For those that haven’t started that journey, who have not yet been born and adopted into God’s family the Bible makes it easy. John declares, “But as many as received Him (Jesus), to them He gave the right to become children of God, even to those who believe in His name, who were born, not of blood nor of the will of the flesh nor of the will of man, but of God.” (John 1:12–13, NASB95) And Paul writes, “that if you confess with your mouth Jesus as Lord, and believe in your heart that God raised Him from the dead, you will be saved; for with the heart a person believes, resulting in righteousness, and with the mouth he confesses, resulting in salvation.” (Romans 10:9–10, NASB95) Becoming part of God’s family is not like joining a club. There’re no secret handshake or oaths to learn. There’s no membership application or annual dues. You don’t need to do anything but accept Jesus’ nail-scarred hand.

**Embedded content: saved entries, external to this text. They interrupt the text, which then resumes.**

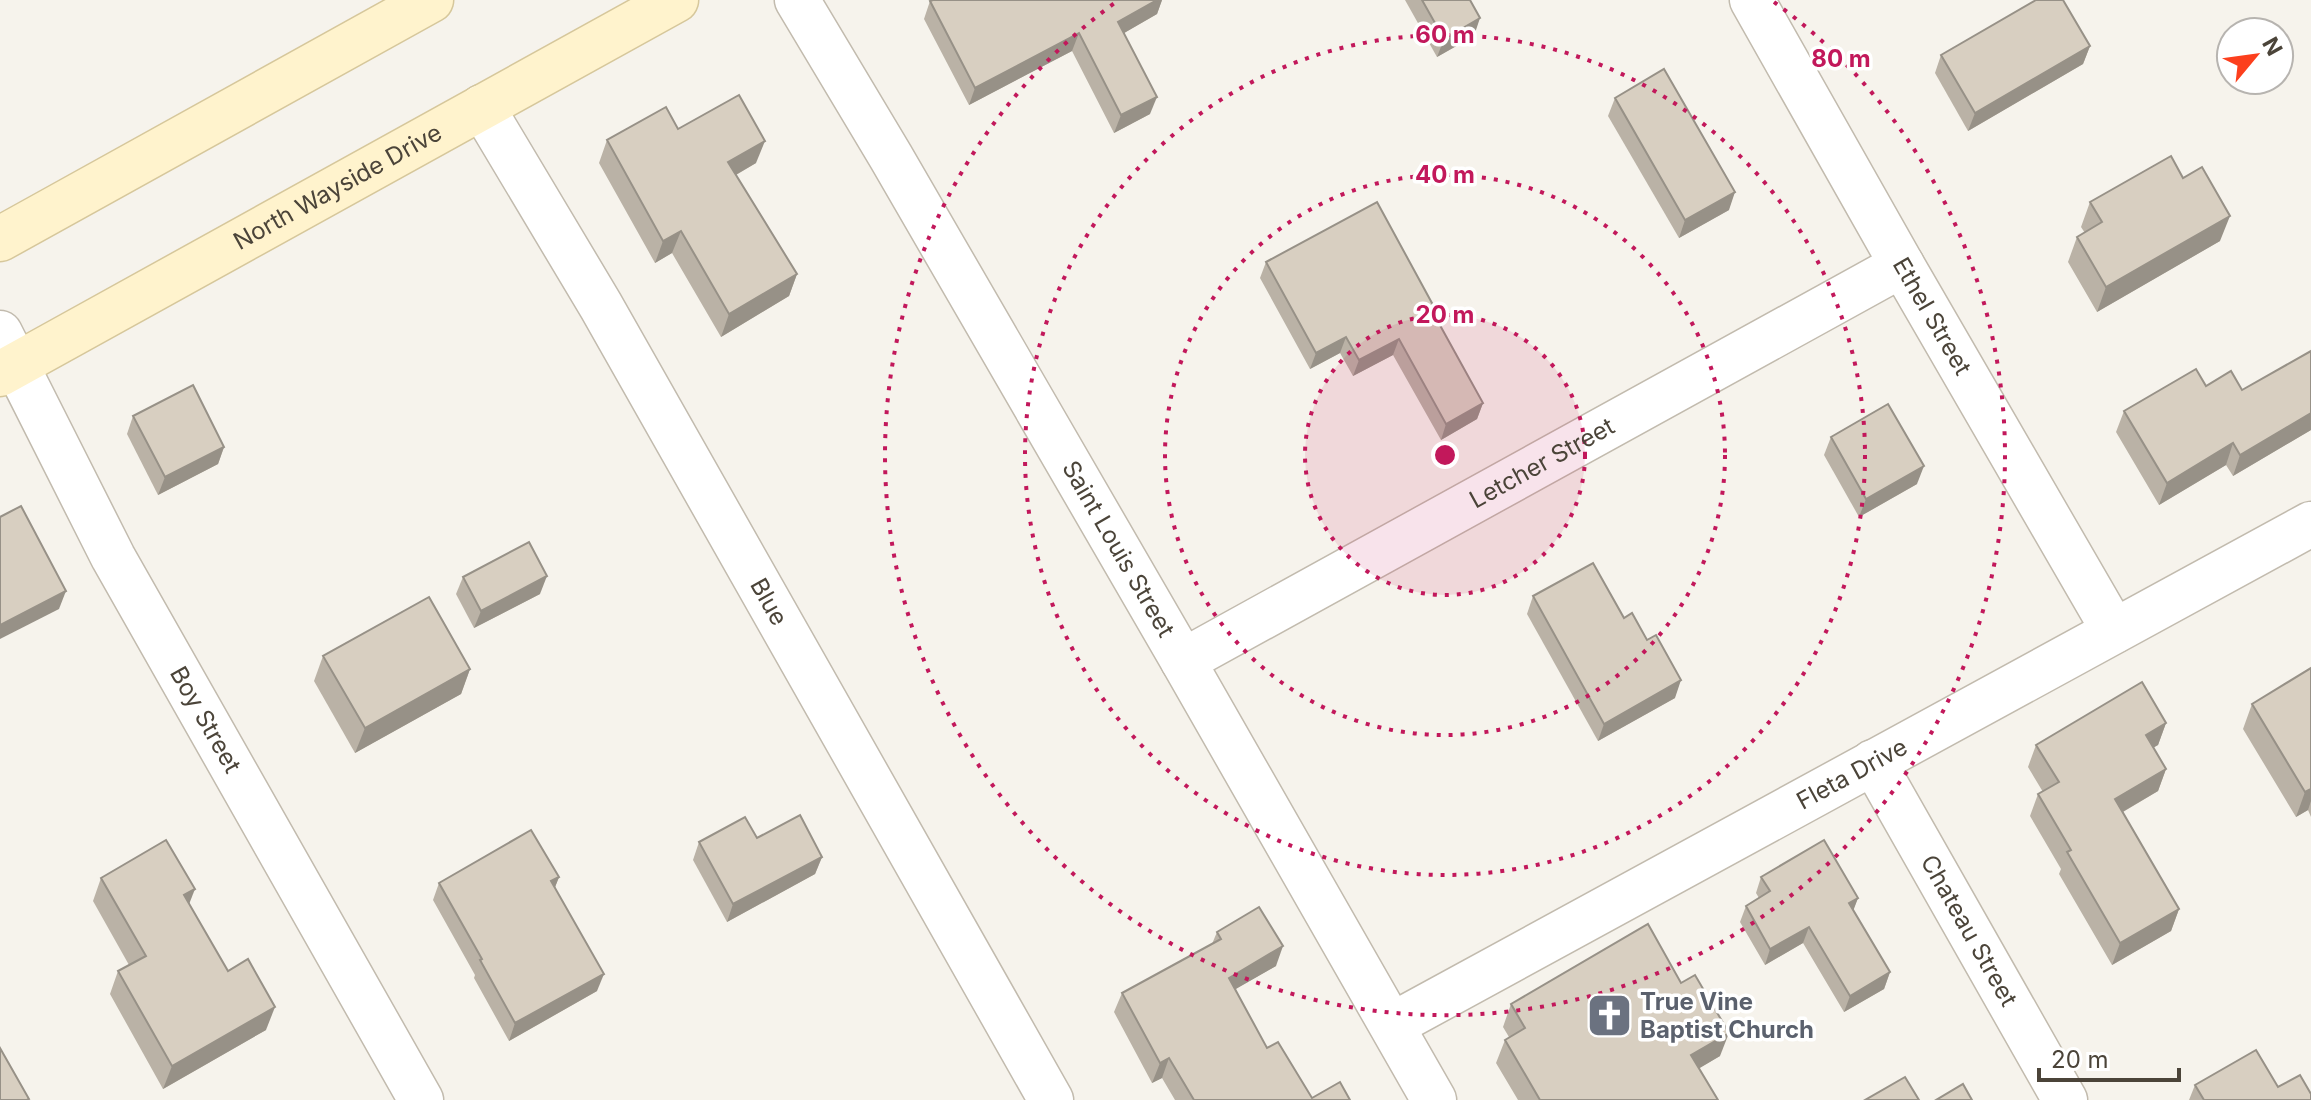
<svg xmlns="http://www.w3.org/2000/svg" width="2311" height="1100" viewBox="0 0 2311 1100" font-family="Inter,sans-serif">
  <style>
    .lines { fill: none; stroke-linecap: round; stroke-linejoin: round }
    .minor-casing { stroke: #c2bbae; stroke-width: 47 }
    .secondary-casing { stroke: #d6c79b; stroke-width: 47 }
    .minor { stroke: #fff; stroke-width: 44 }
    .secondary { stroke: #fff3cd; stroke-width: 44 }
    .wall { fill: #bab2a6 }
    .shaded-wall { fill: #979187 }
    .building { fill: #d8cfc1; stroke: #979187; stroke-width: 2 }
    .ring { fill: none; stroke: #c2185b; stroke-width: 4; stroke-dasharray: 4 8 }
    .labels { text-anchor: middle; stroke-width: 7; stroke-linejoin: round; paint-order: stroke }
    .street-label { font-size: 24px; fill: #4b4439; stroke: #fff }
    .worship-label { font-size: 24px; font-weight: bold; fill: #5b616d; stroke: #fff; text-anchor: start }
    .centre { fill: #c2185b; stroke: #fff; stroke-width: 4 }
    .ring-label { font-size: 24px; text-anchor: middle; font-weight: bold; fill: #c2185b; stroke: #fff; stroke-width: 7; stroke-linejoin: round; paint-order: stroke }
  </style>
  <rect width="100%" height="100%" fill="#f6f3ec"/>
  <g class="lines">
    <defs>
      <g id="minor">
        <path id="s1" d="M 797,0 L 891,157 L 1183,661 L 1434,1100"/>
        <path id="s2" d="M 1752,0 L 1902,265 L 2114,631"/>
        <path id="s3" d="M 482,107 L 601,306 L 1051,1100"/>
        <path id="s4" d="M 0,333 L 113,557 L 421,1100"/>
        <path id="s5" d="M 1183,661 L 1902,265"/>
        <path id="s6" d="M 1873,762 L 2065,1100"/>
        <path id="s7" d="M 1392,1025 L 2311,524"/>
      </g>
      <g id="secondary">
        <path d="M 0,239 L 431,0"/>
        <path id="s8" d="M 0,374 L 676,0"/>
      </g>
    </defs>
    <!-- minor casing -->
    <use href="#minor" class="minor-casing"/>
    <!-- secondary casing -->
    <use href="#secondary" class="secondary-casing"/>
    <!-- minor -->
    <use href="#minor" class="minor"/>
    <!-- secondary -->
    <use href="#secondary" class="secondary"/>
  </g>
  <!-- wall -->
  <g class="wall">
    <path d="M 933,0 L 1162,0 L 1157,14 L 1124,33 L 1150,114 L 1114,133 L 1072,51 L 969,105 L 924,19 L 930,1 Z"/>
    <path d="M 1405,0 L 1470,0 L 1474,36 L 1437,57 Z"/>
    <path d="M 2090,46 L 2083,64 L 1968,131 L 1935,73 L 1941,55 Z"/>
    <path d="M 1615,98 L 1729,210 L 1679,238 L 1608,116 Z"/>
    <path d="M 678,129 L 756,163 L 736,175 L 797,274 L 789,296 L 721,337 L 672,253 L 655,263 L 599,163 L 607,140 Z"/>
    <path d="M 2183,178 L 2220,241 L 2097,312 L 2068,262 L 2077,237 L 2085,233 L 2081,227 L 2090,202 Z"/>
    <path d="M 1266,262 L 1439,316 L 1437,321 L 1483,403 L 1477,419 L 1441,440 L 1393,355 L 1353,376 L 1340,353 L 1310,369 L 1260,278 Z"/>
    <path d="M 2311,351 L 2311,430 L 2233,476 L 2226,465 L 2159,505 L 2116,432 L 2124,411 L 2206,386 L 2242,390 Z"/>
    <path d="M 133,416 L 224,447 L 218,464 L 158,495 L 127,434 Z"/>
    <path d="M 1831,437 L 1917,484 L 1859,517 L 1824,455 Z"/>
    <path d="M 463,577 L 540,594 L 474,628 L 456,594 Z"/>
    <path d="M 1533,596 L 1624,618 L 1675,698 L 1598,741 L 1527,614 Z"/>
    <path d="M 323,656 L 470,669 L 461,694 L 355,753 L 314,681 Z"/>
    <path d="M 2311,668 L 2311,817 L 2308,810 L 2296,817 L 2243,729 L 2252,704 Z"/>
    <path d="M 2166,723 L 2158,745 L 2153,747 L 2166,769 L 2158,791 L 2123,812 L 2179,909 L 2171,931 L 2112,965 L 2059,874 L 2061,869 L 2030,816 L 2038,794 L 2043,792 L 2028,767 L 2036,745 Z"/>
    <path d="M 757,838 L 822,857 L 815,874 L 727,922 L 693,860 L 699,842 Z"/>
    <path d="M 559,877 L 555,887 L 597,991 L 509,1041 L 474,978 L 475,975 L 433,900 L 439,883 Z"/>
    <path d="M 1761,877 L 1858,898 L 1853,910 L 1890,972 L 1884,989 L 1844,1012 L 1803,943 L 1765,965 L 1740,922 L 1746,906 L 1759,898 L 1756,893 Z"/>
    <path d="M 101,878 L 189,903 L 228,971 L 266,1030 L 163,1089 L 110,994 L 118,971 L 129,965 L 93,901 Z"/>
    <path d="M 1217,932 L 1276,966 L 1235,989 L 1267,1048 L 1312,1098 L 1350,1100 L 1175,1100 L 1162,1078 L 1152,1083 L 1114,1012 L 1122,993 L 1212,944 Z"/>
    <path d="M 1511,1004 L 1720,1056 L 1699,1068 L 1718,1100 L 1518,1100 L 1496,1063 L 1505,1040 L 1509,1037 L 1503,1027 Z"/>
    <path d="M 2195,1085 L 2278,1087 L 2311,1100 L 2189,1100 Z"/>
  </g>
  <!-- shaded-wall -->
  <g class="shaded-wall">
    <path d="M 1157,0 L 1162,0 L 1157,14 L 1112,40 L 1118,22 Z"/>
    <path d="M 1480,18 L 1474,36 L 1437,57 L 1444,39 Z"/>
    <path d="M 1079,33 L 1072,51 L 969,105 L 975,88 Z"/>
    <path d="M 2090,46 L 2083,64 L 1968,131 L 1975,113 Z"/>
    <path d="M 1157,97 L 1150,114 L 1114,133 L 1121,115 Z"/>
    <path d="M 765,141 L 756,163 L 720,184 L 728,162 Z"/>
    <path d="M 1735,192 L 1729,210 L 1679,238 L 1685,220 Z"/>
    <path d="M 2230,216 L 2220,241 L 2097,312 L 2106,287 Z"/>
    <path d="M 681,231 L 672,253 L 655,263 L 663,241 Z"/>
    <path d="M 797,274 L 789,296 L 721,337 L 729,314 Z"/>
    <path d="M 1346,337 L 1340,353 L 1310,369 L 1316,353 Z"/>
    <path d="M 1399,339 L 1393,355 L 1353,376 L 1359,360 Z"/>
    <path d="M 1483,403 L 1477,419 L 1441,440 L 1446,424 Z"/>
    <path d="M 2311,413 L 2311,430 L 2233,476 L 2240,455 Z"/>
    <path d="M 2233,443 L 2226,465 L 2159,505 L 2167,483 Z"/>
    <path d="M 224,447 L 218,464 L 158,495 L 165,477 Z"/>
    <path d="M 1924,466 L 1917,484 L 1859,517 L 1866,499 Z"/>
    <path d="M 547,576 L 540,594 L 474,628 L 481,611 Z"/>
    <path d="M 66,591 L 59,609 L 0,639 L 0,625 Z"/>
    <path d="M 470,669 L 461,694 L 355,753 L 365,728 Z"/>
    <path d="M 1681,680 L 1675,698 L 1598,741 L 1604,724 Z"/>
    <path d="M 2166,723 L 2158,745 L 2138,757 L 2146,735 Z"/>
    <path d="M 2166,769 L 2158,791 L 2107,821 L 2115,799 Z"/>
    <path d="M 2311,789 L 2311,801 L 2308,810 L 2296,817 L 2305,792 Z"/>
    <path d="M 822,857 L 815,874 L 727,922 L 733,904 Z"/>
    <path d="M 559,877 L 552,895 L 551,881 Z"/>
    <path d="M 195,889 L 186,912 L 184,895 Z"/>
    <path d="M 1858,898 L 1852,914 L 1849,903 Z"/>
    <path d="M 2179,909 L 2171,931 L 2112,965 L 2120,943 Z"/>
    <path d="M 1809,927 L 1803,943 L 1765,965 L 1770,949 Z"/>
    <path d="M 1283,946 L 1276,966 L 1222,997 L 1229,978 Z"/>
    <path d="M 1890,972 L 1884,989 L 1844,1012 L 1850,996 Z"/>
    <path d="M 604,974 L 597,991 L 509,1041 L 515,1023 Z"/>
    <path d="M 275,1007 L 266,1030 L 163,1089 L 172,1066 Z"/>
    <path d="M 1729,1033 L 1720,1056 L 1683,1078 L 1691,1055 Z"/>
    <path d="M 1169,1058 L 1162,1078 L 1152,1083 L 1160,1063 Z"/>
  </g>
  <!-- building -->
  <g class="building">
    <path d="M 933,0 L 1157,0 L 1118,22 L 1157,97 L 1121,115 L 1079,33 L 975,88 L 930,1 Z"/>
    <path d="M 1422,0 L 1470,0 L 1480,18 L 1444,39 Z"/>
    <path d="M 2036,0 L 2063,0 L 2090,46 L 1975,113 L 1941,55 Z"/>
    <path d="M 1664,69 L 1735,192 L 1685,220 L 1615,98 Z"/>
    <path d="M 739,95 L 765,141 L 728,162 L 797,274 L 729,314 L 681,231 L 663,241 L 607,140 L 666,107 L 678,129 Z"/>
    <path d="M 2171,156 L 2183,178 L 2202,167 L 2230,216 L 2106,287 L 2077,237 L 2102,222 L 2090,202 Z"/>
    <path d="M 1377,202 L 1439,316 L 1436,318 L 1483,403 L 1446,424 L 1399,339 L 1359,360 L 1346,337 L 1316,353 L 1266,262 Z"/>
    <path d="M 2311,351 L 2311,413 L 2240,455 L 2233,443 L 2167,483 L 2124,411 L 2196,369 L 2206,386 L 2231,371 L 2242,390 Z"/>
    <path d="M 193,385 L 224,447 L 165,477 L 133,416 Z"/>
    <path d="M 1888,404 L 1924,466 L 1866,499 L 1831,437 Z"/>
    <path d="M 21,506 L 66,591 L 0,625 L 0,517 Z"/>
    <path d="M 529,542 L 547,576 L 481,611 L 463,577 Z"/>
    <path d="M 1593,563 L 1624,618 L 1632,613 L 1647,640 L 1656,635 L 1681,680 L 1604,724 L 1533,596 Z"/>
    <path d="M 429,597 L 470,669 L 365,728 L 323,656 Z"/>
    <path d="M 2311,668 L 2311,789 L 2305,792 L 2252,704 Z"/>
    <path d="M 2142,682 L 2166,723 L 2146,735 L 2166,769 L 2115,799 L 2179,909 L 2120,943 L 2067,852 L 2071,850 L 2038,794 L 2059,782 L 2036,745 Z"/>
    <path d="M 800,815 L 822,857 L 733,904 L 699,842 L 745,817 L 757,838 Z"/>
    <path d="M 531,830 L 559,877 L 551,881 L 604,974 L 515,1023 L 480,960 L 482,959 L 439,883 Z"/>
    <path d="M 166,840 L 195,889 L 184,895 L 228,971 L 248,959 L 275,1007 L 172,1066 L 118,971 L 146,956 L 101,878 Z"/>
    <path d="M 1824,840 L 1858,898 L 1849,903 L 1890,972 L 1850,996 L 1809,927 L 1770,949 L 1746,906 L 1770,891 L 1761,877 Z"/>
    <path d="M 1259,907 L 1283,946 L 1229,978 L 1267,1048 L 1278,1042 L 1312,1098 L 1340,1082 L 1350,1100 L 1194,1100 L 1169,1058 L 1160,1063 L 1122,993 L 1221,939 L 1217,932 Z"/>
    <path d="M 1648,924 L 1681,983 L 1695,975 L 1729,1033 L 1691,1055 L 1718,1100 L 1540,1100 L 1505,1040 L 1525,1028 L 1511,1004 Z"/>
    <path d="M 0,1048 L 29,1099 L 27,1100 L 0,1100 Z"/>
    <path d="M 2256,1050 L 2278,1087 L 2300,1075 L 2311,1094 L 2311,1100 L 2204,1100 L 2195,1085 Z"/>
    <path d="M 1905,1077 L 1919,1100 L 1865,1100 Z"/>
    <path d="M 1963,1084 L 1972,1100 L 1936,1100 Z"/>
  </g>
  <!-- distance rings -->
  <circle cx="1445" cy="455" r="140" fill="#c2185b" fill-opacity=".12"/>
  <g class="ring">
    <circle cx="1445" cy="455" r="140"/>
    <circle cx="1445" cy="455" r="280"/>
    <circle cx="1445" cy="455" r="420"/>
    <path d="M1774 2A560 560 0 1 1 1116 2"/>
  </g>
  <!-- icons -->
  <defs>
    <symbol id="church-square" viewBox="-11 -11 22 22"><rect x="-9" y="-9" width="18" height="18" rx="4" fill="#6b7280" stroke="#fff"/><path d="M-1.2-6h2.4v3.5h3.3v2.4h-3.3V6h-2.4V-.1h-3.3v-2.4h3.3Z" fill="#fff"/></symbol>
  </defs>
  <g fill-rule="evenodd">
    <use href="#church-square" x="1584" y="990" width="51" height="51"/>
  </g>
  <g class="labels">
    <!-- street labels -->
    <g class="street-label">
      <text dy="8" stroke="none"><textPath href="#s8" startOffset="386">North Wayside Drive</textPath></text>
      <text dy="8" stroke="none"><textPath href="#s2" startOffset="364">Ethel Street</textPath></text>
      <text dy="8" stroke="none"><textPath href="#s5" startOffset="410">Letcher Street</textPath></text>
      <text dy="8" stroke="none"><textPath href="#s1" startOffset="636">Saint Louis Street</textPath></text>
      <text dy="8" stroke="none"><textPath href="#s3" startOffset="572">Blue</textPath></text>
      <text dy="8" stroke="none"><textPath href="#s4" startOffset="438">Boy Street</textPath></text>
      <text dy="8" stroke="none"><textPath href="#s7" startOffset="524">Fleta Drive</textPath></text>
      <text dy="8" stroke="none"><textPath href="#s6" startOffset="194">Chateau Street</textPath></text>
    </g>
    <!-- worship labels -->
    <g class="worship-label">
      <text x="1640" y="1010">True Vine<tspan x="1640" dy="28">Baptist Church</tspan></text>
    </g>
  </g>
  <circle cx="1445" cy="455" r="12" class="centre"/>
  <g class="ring-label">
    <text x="1445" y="43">60 m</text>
    <text x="1841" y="67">80 m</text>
    <text x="1445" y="183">40 m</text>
    <text x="1445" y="323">20 m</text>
  </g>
  <!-- north arrow -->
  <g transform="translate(2255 56) rotate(61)"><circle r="38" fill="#ffffff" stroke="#b7b4b0" stroke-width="2"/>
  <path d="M0-6L14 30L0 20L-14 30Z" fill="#fc3f1d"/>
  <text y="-12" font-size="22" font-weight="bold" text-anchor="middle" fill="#4b4439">N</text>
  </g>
  <!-- scale -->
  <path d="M2039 1068v12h140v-12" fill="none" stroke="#4b4439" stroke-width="4"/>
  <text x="2051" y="1068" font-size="24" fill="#4b4439" stroke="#ffffff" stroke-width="6" paint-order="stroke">20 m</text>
</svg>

Did you notice above how the Bible links sonship with being an heir? It may seem antiquated, awkward, and politically incorrect but in the culture of the Bible, only sons (for the most part) inherited the father’s estate. And as sons, we are all heirs of God. Some have, like the prodigal son, wanted their inheritance now. Believing that money and other stuff was the best of God’s estate. However, being a King’s kids is not about getting stuff but doing stuff. It means doing the family business and caring for the things Father God cares about. While we are heirs in Christ today, the best is yet to come. John observes, “Beloved, now we are children of God, and it has not appeared as yet what we will be. We know that when He appears, we will be like Him because, we will see Him just as He is. And everyone who has this hope fixed on Him purifies himself, just as He is pure.” (1 John 3:2–3, NASB95) Did you notice how visible our family resemblance will become? When we see Jesus, we will be like Him. That is really the greatest inheritance of all. Every time we see something new about Jesus, every time we observe something about His character, every time we get to know Him just a little bit more we become more like Him.
So, when we shine the light of Christ on this facet of the diamond representing who we are in Christ what should we see? First of all, we should recognize that we belong to a larger family with many brothers and sisters. We are all (men and women alike) sons who carry the family name and are heirs in Christ. As sons and heirs, we are to be doing the family business. Doing stuff not getting stuff. Lastly, we should be growing and changing to be more like Jesus. There should be an ever increasing family resemblance in our lives that will be completed when we see Jesus.